# WHAT IS NEEDED
Can you put every line of the records below into a numbered list, leaving out the blank lines?

# INFORMATION GIVEN
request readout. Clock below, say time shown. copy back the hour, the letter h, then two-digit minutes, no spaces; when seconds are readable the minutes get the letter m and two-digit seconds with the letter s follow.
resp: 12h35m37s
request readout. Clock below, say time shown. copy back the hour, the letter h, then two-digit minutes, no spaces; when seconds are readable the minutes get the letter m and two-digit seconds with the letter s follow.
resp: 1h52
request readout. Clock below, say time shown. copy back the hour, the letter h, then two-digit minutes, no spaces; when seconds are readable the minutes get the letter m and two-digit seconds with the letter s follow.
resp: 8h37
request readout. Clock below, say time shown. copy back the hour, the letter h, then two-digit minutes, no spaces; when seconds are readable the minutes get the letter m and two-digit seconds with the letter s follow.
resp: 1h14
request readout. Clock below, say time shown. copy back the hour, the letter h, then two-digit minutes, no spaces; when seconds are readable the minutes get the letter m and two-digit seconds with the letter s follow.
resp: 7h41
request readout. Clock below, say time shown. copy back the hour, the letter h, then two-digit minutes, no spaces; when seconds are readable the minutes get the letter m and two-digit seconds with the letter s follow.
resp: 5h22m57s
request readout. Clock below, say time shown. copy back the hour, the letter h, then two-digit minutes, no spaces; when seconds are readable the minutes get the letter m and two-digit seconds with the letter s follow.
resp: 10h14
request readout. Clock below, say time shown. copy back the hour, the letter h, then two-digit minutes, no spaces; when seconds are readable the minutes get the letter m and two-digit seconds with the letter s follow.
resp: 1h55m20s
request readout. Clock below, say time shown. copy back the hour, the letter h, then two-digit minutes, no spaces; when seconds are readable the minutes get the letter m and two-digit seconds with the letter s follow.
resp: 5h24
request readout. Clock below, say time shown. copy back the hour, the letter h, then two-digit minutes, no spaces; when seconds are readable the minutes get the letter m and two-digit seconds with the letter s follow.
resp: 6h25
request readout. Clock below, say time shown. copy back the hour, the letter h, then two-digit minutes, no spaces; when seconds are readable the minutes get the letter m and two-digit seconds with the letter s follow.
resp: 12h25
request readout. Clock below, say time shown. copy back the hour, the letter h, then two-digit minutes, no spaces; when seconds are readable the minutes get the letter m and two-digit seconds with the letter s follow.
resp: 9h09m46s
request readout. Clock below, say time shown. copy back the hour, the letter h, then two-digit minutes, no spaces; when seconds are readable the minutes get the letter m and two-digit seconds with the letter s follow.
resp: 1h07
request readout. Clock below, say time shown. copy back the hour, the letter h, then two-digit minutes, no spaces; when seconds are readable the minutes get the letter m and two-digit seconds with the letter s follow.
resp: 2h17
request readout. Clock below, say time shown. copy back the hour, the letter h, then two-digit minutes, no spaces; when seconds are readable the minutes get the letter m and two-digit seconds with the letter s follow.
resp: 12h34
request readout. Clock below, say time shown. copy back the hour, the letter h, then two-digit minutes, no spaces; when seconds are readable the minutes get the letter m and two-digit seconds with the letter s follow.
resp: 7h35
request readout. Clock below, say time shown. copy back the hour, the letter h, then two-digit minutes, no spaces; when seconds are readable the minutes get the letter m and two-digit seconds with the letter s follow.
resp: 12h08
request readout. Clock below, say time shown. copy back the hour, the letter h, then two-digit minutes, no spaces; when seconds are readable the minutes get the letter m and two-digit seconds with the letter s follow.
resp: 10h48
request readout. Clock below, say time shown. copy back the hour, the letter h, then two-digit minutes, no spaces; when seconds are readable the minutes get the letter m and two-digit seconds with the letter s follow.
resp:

# SOLUTION FOR THIS PROBLEM
1. request readout. Clock below, say time shown. copy back the hour, the letter h, then two-digit minutes, no spaces; when seconds are readable the minutes get the letter m and two-digit seconds with the letter s follow.
2. resp: 12h35m37s
3. request readout. Clock below, say time shown. copy back the hour, the letter h, then two-digit minutes, no spaces; when seconds are readable the minutes get the letter m and two-digit seconds with the letter s follow.
4. resp: 1h52
5. request readout. Clock below, say time shown. copy back the hour, the letter h, then two-digit minutes, no spaces; when seconds are readable the minutes get the letter m and two-digit seconds with the letter s follow.
6. resp: 8h37
7. request readout. Clock below, say time shown. copy back the hour, the letter h, then two-digit minutes, no spaces; when seconds are readable the minutes get the letter m and two-digit seconds with the letter s follow.
8. resp: 1h14
9. request readout. Clock below, say time shown. copy back the hour, the letter h, then two-digit minutes, no spaces; when seconds are readable the minutes get the letter m and two-digit seconds with the letter s follow.
10. resp: 7h41
11. request readout. Clock below, say time shown. copy back the hour, the letter h, then two-digit minutes, no spaces; when seconds are readable the minutes get the letter m and two-digit seconds with the letter s follow.
12. resp: 5h22m57s
13. request readout. Clock below, say time shown. copy back the hour, the letter h, then two-digit minutes, no spaces; when seconds are readable the minutes get the letter m and two-digit seconds with the letter s follow.
14. resp: 10h14
15. request readout. Clock below, say time shown. copy back the hour, the letter h, then two-digit minutes, no spaces; when seconds are readable the minutes get the letter m and two-digit seconds with the letter s follow.
16. resp: 1h55m20s
17. request readout. Clock below, say time shown. copy back the hour, the letter h, then two-digit minutes, no spaces; when seconds are readable the minutes get the letter m and two-digit seconds with the letter s follow.
18. resp: 5h24
19. request readout. Clock below, say time shown. copy back the hour, the letter h, then two-digit minutes, no spaces; when seconds are readable the minutes get the letter m and two-digit seconds with the letter s follow.
20. resp: 6h25
21. request readout. Clock below, say time shown. copy back the hour, the letter h, then two-digit minutes, no spaces; when seconds are readable the minutes get the letter m and two-digit seconds with the letter s follow.
22. resp: 12h25
23. request readout. Clock below, say time shown. copy back the hour, the letter h, then two-digit minutes, no spaces; when seconds are readable the minutes get the letter m and two-digit seconds with the letter s follow.
24. resp: 9h09m46s
25. request readout. Clock below, say time shown. copy back the hour, the letter h, then two-digit minutes, no spaces; when seconds are readable the minutes get the letter m and two-digit seconds with the letter s follow.
26. resp: 1h07
27. request readout. Clock below, say time shown. copy back the hour, the letter h, then two-digit minutes, no spaces; when seconds are readable the minutes get the letter m and two-digit seconds with the letter s follow.
28. resp: 2h17
29. request readout. Clock below, say time shown. copy back the hour, the letter h, then two-digit minutes, no spaces; when seconds are readable the minutes get the letter m and two-digit seconds with the letter s follow.
30. resp: 12h34
31. request readout. Clock below, say time shown. copy back the hour, the letter h, then two-digit minutes, no spaces; when seconds are readable the minutes get the letter m and two-digit seconds with the letter s follow.
32. resp: 7h35
33. request readout. Clock below, say time shown. copy back the hour, the letter h, then two-digit minutes, no spaces; when seconds are readable the minutes get the letter m and two-digit seconds with the letter s follow.
34. resp: 12h08
35. request readout. Clock below, say time shown. copy back the hour, the letter h, then two-digit minutes, no spaces; when seconds are readable the minutes get the letter m and two-digit seconds with the letter s follow.
36. resp: 10h48
37. request readout. Clock below, say time shown. copy back the hour, the letter h, then two-digit minutes, no spaces; when seconds are readable the minutes get the letter m and two-digit seconds with the letter s follow.
38. resp:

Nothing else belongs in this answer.